Strikingly, the percentage of enlisted Latinos has almost doubled since Desert Storm.
It's thanks in part to more aggressive recruiting, particularly by the Marine Corps, and a change in Army policy that allows enlistees to submit a high-school equivalency exam in lieu of a diploma.
The average new military recruit is still fresh out of high school and in their first full-time job.
Service members are better educated on average than ever before but still tend to come from lower socioeconomic backgrounds. About 40 percent come from the South and disproportionate numbers enlist from states such as Wyoming, Montana, and New Mexico.
For many, the military offers longterm employment.
The average enlisted service member has served slightly more than seven years. About a third of enlisted personnel re-enlist, up from only 10 percent during the draft era. That ensures less turnover but drives up personnel costs, Mr. Moskos says.
The average post-drawdown soldier is older - about 27 years old for enlisted personnel and 34 for officers. That's still younger than the average Air Force B-52H bomber which is 42 years of age.
Some of the biggest demographic changes have occurred in soldiers' lives outside the military.
Unlike soldiers a quarter-century ago, soldiers are more likely to get married rather than stay single. While the population as a whole keeps getting married later, service members are marrying at a younger age. Today, a majority of enlisted personnel and 70 percent of officers are married. That could have ramifications at home if there are US casualties in war.
"It means there will be more widows," says professor Moskos. "Instead of the mother crying, it will be the young bride."
Often, soldiers marry each other.
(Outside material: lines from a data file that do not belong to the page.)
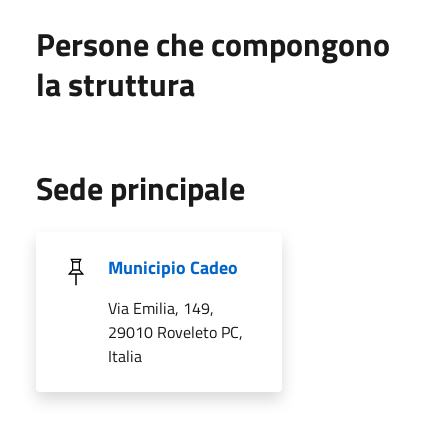
Persone che compongono
la struttura
Sede principale
Municipio Cadeo
Via Emilia, 149,
29010 Roveleto PC,
Italia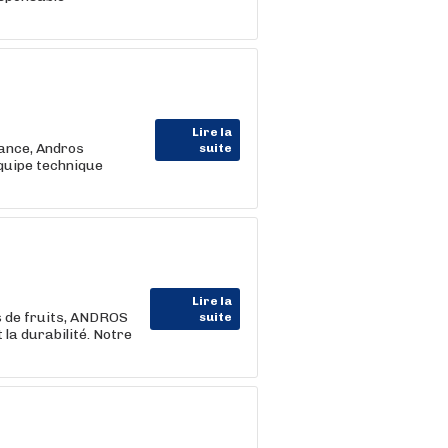
Lire la
ance, Andros
suite
uipe technique
Lire la
s de fruits, ANDROS
suite
 la durabilité. Notre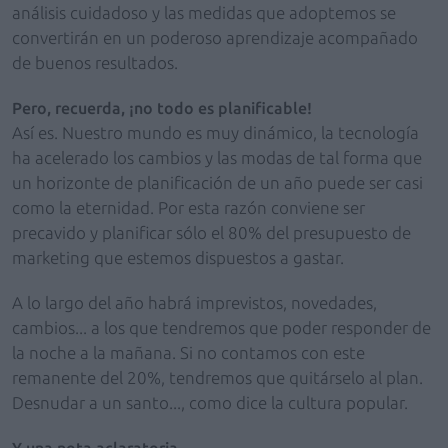
análisis cuidadoso y las medidas que adoptemos se
convertirán en un poderoso aprendizaje acompañado
de buenos resultados.
Pero, recuerda, ¡no todo es planificable!
Así es. Nuestro mundo es muy dinámico, la tecnología
ha acelerado los cambios y las modas de tal forma que
un horizonte de planificación de un año puede ser casi
como la eternidad. Por esta razón conviene ser
precavido y planificar sólo el 80% del presupuesto de
marketing que estemos dispuestos a gastar.
A lo largo del año habrá imprevistos, novedades,
cambios... a los que tendremos que poder responder de
la noche a la mañana. Si no contamos con este
remanente del 20%, tendremos que quitárselo al plan.
Desnudar a un santo..., como dice la cultura popular.
Y una nota aclaratoria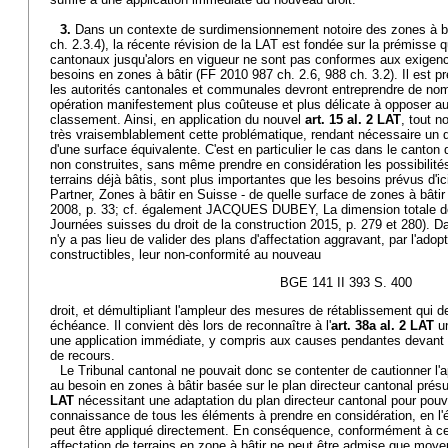
3.
Dans un contexte de surdimensionnement notoire des zones à bâ
ch. 2.3.4), la récente révision de la LAT est fondée sur la prémisse q
cantonaux jusqu'alors en vigueur ne sont pas conformes aux exigenc
besoins en zones à bâtir (FF 2010 987 ch. 2.6, 988 ch. 3.2). Il est p
les autorités cantonales et communales devront entreprendre de n
opération manifestement plus coûteuse et plus délicate à opposer aux
classement. Ainsi, en application du nouvel
art. 15 al. 2 LAT
, tout 
très vraisemblablement cette problématique, rendant nécessaire un
d'une surface équivalente. C'est en particulier le cas dans le canton 
non construites, sans même prendre en considération les possibilités
terrains déjà bâtis, sont plus importantes que les besoins prévus d'
Partner, Zones à bâtir en Suisse - de quelle surface de zones à bâtir 
2008, p. 33; cf. également JACQUES DUBEY, La dimension totale des
Journées suisses du droit de la construction 2015, p. 279 et 280). Da
n'y a pas lieu de valider des plans d'affectation aggravant, par l'ado
constructibles, leur non-conformité au nouveau
BGE 141 II 393 S. 400
droit, et démultipliant l'ampleur des mesures de rétablissement qui d
échéance. Il convient dès lors de reconnaître à l'
art. 38a al. 2 LAT
un
une application immédiate, y compris aux causes pendantes devant l
de recours.
Le Tribunal cantonal ne pouvait donc se contenter de cautionner l'
au besoin en zones à bâtir basée sur le plan directeur cantonal pré
LAT
nécessitant une adaptation du plan directeur cantonal pour pouvo
connaissance de tous les éléments à prendre en considération, en l'ét
peut être appliqué directement. En conséquence, conformément à cett
affectation de terrains en zone à bâtir ne peut être admise que mo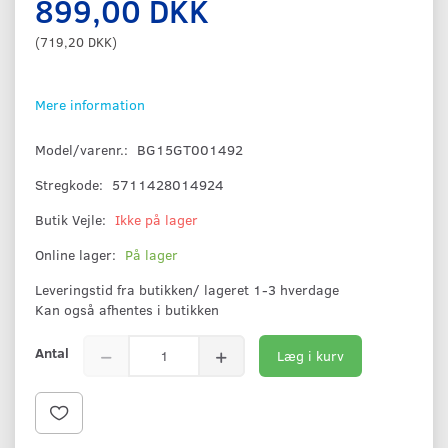
899,00 DKK
(
719,20 DKK
)
Mere information
Model/varenr.:
BG15GT001492
Stregkode:
5711428014924
Butik Vejle:
Ikke på lager
Online lager:
På lager
Leveringstid fra butikken/ lageret 1-3 hverdage
Kan også afhentes i butikken
Antal
Læg i kurv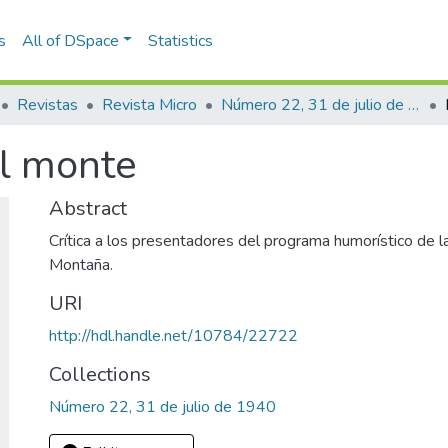
s
All of DSpace
Statistics
Revistas
Revista Micro
Número 22, 31 de julio de 1940
el monte
Abstract
Crítica a los presentadores del programa humorístico de l
Montaña.
URI
http://hdl.handle.net/10784/22722
Collections
Número 22, 31 de julio de 1940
About 12 percent of married enlisted personnel have fellow service members for spouses and 47 percent of married female enlisted personnel are married to military husbands. Dual-military families who choose to have children must worry about who will care for the kids while they deploy overseas - or if they don't come back.
If any segment of the population is missing from today's military, it's the children of America's elites, says Professor Moskos, who, as a draftee, remembers Elvis Presley serving on a similar base 90 miles away. "Can you imagine Eminem joining today?" Moskos asks. "We're having our working class doing our fighting for us."